The Hostel

MOSHI, Tanzania—We were just sitting down to watch “Inception” when the power went out. At first we couldn’t find the DVD: Who watched it last? A search commences. As it turns out, Liz (Boston) watched it last. “At least we weren’t halfway through,” Lucy (Manchester) says. Jaimy (Amsterdam) wants us to play a Dutch drinking game called Spiker Pooper. It involves attaching a pen to your waist, spinning around and trying to lower the pen into a beer bottle. Laurens (Australia, by way of South Africa) and Jaimy play, and Laurens wins.

Frankie (Newcastle) has brought two candles into the room, so we have two small huddles of light through which to strain to see each other. You can barely make out the bookcase in the back of the room, stuffed with falling-apart books, mostly in English. It’s deceptively valuable because books, especially fiction ones, are fiendishly hard to find and expensive in Tanzania.

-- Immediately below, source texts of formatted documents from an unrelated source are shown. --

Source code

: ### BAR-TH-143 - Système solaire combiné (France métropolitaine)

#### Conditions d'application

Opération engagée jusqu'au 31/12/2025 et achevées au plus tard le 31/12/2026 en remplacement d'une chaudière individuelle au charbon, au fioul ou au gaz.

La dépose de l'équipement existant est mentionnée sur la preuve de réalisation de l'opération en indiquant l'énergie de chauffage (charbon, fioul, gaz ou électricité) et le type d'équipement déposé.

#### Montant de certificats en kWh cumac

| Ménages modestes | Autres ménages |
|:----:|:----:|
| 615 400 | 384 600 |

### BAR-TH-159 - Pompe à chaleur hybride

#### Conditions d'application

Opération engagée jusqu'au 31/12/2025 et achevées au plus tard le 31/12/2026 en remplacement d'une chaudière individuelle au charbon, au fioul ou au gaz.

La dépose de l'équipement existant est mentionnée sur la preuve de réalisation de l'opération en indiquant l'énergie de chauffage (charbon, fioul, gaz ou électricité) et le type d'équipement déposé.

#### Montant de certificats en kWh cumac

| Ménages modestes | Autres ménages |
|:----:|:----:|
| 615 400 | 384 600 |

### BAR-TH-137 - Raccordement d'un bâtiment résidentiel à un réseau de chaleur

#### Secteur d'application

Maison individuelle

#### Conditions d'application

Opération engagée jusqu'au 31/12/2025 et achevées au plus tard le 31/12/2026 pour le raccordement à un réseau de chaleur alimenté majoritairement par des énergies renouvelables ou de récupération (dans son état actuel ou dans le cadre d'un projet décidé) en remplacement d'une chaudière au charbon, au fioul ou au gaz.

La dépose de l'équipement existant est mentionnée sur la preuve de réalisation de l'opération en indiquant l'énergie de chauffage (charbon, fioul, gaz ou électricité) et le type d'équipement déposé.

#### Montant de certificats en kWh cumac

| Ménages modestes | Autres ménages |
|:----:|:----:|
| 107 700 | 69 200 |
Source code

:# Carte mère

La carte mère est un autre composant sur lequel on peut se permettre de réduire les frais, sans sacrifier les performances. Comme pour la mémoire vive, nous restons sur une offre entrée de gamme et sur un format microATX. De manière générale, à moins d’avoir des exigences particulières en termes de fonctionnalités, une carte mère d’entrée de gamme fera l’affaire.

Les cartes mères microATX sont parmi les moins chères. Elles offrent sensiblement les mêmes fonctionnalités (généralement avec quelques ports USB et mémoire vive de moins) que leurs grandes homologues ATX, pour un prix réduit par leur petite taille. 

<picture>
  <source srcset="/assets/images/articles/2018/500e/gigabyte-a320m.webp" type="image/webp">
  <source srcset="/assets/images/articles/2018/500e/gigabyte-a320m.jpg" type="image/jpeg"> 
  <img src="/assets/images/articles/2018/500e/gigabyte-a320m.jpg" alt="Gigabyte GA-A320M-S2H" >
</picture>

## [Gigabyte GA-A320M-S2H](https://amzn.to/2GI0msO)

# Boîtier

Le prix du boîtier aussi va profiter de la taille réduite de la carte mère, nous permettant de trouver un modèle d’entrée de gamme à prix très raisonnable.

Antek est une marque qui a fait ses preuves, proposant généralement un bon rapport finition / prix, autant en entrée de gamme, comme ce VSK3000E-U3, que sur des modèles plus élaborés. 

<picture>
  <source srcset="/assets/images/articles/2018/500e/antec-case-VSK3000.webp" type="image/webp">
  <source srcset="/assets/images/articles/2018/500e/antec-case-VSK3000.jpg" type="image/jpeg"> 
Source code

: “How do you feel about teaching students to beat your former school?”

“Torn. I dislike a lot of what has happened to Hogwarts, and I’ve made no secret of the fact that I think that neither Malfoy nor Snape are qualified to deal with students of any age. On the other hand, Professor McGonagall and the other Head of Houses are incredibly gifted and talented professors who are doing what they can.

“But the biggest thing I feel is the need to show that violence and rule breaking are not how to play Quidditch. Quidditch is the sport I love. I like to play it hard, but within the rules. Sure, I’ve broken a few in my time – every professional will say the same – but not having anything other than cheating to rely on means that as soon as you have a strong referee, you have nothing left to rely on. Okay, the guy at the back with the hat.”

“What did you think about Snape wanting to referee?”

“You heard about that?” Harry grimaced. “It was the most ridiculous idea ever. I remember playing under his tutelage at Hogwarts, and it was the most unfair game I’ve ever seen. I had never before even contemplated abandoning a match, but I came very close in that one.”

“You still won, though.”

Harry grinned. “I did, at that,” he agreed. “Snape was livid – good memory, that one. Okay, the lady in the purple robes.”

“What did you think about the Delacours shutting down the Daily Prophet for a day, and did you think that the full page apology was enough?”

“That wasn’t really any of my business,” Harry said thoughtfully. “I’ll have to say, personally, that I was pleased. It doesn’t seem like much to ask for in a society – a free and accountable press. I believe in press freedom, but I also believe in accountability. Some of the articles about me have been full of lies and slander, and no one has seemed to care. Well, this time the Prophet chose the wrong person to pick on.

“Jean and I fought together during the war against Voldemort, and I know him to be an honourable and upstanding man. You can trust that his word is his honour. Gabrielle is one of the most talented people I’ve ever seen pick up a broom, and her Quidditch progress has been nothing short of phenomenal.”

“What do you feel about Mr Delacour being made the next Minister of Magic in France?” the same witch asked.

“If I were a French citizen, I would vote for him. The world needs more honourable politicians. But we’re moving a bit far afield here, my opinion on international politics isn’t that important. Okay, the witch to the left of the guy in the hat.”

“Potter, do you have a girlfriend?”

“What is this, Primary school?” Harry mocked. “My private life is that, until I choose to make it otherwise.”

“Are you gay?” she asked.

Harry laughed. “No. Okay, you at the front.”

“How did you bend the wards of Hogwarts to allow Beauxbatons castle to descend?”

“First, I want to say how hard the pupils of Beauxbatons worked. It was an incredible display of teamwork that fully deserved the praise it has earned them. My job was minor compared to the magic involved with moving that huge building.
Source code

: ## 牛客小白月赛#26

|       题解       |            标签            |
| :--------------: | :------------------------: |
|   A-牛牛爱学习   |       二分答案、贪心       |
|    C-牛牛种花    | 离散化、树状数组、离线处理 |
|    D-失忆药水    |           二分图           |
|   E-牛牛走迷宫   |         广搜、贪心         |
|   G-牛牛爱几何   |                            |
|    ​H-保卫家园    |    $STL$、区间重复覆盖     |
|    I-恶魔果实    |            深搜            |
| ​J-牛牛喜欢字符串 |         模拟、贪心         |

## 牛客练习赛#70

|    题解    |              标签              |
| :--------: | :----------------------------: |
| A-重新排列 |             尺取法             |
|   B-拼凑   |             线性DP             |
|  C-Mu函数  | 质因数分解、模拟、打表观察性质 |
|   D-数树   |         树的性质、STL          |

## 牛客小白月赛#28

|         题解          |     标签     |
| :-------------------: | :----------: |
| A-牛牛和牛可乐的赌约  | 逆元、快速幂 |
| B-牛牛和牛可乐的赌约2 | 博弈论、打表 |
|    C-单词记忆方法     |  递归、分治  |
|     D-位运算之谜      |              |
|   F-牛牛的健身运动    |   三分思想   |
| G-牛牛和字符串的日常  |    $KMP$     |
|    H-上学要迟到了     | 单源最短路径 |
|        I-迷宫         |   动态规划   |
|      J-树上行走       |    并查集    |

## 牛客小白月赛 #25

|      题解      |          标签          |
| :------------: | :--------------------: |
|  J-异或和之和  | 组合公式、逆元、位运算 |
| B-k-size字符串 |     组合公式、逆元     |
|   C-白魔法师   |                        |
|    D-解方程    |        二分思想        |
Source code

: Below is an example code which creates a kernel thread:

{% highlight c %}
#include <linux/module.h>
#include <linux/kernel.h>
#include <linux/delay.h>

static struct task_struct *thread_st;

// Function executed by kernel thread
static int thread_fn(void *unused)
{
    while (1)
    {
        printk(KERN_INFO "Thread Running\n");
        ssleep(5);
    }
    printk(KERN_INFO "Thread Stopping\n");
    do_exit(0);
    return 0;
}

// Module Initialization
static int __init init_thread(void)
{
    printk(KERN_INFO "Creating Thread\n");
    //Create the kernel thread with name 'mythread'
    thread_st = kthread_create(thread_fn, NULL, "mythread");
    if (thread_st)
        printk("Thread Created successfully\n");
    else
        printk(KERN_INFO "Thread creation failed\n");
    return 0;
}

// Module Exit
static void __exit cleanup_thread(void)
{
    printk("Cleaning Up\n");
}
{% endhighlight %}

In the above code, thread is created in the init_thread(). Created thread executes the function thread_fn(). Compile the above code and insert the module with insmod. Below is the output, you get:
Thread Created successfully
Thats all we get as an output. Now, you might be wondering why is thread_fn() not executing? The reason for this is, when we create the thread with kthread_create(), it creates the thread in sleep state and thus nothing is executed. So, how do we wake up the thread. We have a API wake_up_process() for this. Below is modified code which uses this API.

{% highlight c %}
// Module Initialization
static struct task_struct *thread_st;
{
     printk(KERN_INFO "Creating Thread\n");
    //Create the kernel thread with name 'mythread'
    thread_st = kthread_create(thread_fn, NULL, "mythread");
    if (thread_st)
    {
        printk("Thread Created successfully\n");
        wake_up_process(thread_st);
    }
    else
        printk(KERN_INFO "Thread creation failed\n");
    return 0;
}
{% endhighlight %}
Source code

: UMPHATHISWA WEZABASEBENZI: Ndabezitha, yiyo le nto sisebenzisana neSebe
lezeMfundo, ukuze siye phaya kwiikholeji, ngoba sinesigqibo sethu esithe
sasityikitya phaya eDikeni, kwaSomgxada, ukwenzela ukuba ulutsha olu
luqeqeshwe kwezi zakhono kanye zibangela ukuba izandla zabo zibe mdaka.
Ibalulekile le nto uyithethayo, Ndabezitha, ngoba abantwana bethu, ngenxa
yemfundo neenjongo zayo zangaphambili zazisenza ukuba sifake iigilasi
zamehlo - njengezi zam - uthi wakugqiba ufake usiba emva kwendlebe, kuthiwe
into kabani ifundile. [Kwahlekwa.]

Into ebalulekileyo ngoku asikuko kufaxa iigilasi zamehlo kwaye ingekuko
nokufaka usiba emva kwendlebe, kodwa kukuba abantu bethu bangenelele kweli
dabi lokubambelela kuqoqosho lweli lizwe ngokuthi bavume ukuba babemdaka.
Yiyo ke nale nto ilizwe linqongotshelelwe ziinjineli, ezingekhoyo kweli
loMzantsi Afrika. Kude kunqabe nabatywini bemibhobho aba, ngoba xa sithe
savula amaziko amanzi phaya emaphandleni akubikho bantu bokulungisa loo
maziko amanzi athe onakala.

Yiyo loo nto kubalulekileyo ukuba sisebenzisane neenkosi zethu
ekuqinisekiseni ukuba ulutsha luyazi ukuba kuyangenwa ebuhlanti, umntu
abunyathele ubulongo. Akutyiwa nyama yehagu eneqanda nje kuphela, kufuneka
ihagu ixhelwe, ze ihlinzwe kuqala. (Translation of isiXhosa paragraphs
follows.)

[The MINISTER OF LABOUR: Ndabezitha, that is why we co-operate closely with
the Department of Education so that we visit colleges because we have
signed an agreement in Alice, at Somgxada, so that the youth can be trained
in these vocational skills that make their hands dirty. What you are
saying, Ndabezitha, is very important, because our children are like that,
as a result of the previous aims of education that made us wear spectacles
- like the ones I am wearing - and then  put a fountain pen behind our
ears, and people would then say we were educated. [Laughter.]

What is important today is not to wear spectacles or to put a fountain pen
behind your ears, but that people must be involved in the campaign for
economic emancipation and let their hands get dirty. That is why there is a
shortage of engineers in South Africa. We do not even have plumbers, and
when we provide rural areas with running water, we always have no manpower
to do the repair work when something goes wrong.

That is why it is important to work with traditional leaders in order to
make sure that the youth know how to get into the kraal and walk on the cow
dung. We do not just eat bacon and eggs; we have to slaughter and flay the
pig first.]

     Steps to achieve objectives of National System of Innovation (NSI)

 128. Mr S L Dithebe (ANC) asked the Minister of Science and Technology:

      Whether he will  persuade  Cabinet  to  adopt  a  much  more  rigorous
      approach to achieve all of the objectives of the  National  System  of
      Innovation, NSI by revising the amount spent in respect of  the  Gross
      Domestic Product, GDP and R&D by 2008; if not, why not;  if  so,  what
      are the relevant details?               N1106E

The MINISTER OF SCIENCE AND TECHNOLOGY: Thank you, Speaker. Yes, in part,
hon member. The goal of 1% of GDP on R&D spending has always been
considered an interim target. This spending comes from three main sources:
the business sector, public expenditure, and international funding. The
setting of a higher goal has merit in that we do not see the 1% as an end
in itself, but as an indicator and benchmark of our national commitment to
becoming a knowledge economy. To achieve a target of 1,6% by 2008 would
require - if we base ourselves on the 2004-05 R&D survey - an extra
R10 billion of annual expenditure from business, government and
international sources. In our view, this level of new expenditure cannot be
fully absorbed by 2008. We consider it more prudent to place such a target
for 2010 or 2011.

A picture of David Hasselhoff, made up of thousands of tinier pictures, hangs on the wall alongside abstract art by the hostel’s manager, Abby (Tanzania). Abby also paints stunningly realistic baobab trees, elephants, other wildlife. He told me it takes him an hour to paint the realistic pictures and four hours for the abstract ones.

Maayan (Israel) and April (Michigan) are looking through Lonely Planet: Tanzania. “Gal, please don’t have sex with me in Zanzibar,” Maayan comments. He reads, “Homosexuality is punishable by 14 years in prison.” He gives me my hand flashlight back. “Thank you. I am completely displeased.”

Brendan (New Zealand) wants Gal (Israel) to friend him on Facebook. Gal is lucky enough to have brought a laptop[1] and bought a wireless Internet card. He is surfing the Israeli news site Ynet, reading about a soldier that was taken by Hamas. “But you probably can’t read it, it’s in Hebrew,” he apologizes. Gal and Maayan are teaching me Hebrew. Ma Shalom?

With eight rooms, a porch, and two tents, the hostel is too small for 27 people with an average age of around 23. There’s no hiding here; you have to be friends with these people who are so different from you. And so you fight, you learn, and you have fun.

[1] Maayan would like it to be known that the laptop is his, and that Gal is lucky to be friends with him.

Anita J. Joseph, an editorial chair, is a Social Studies concentrator in Leverett House.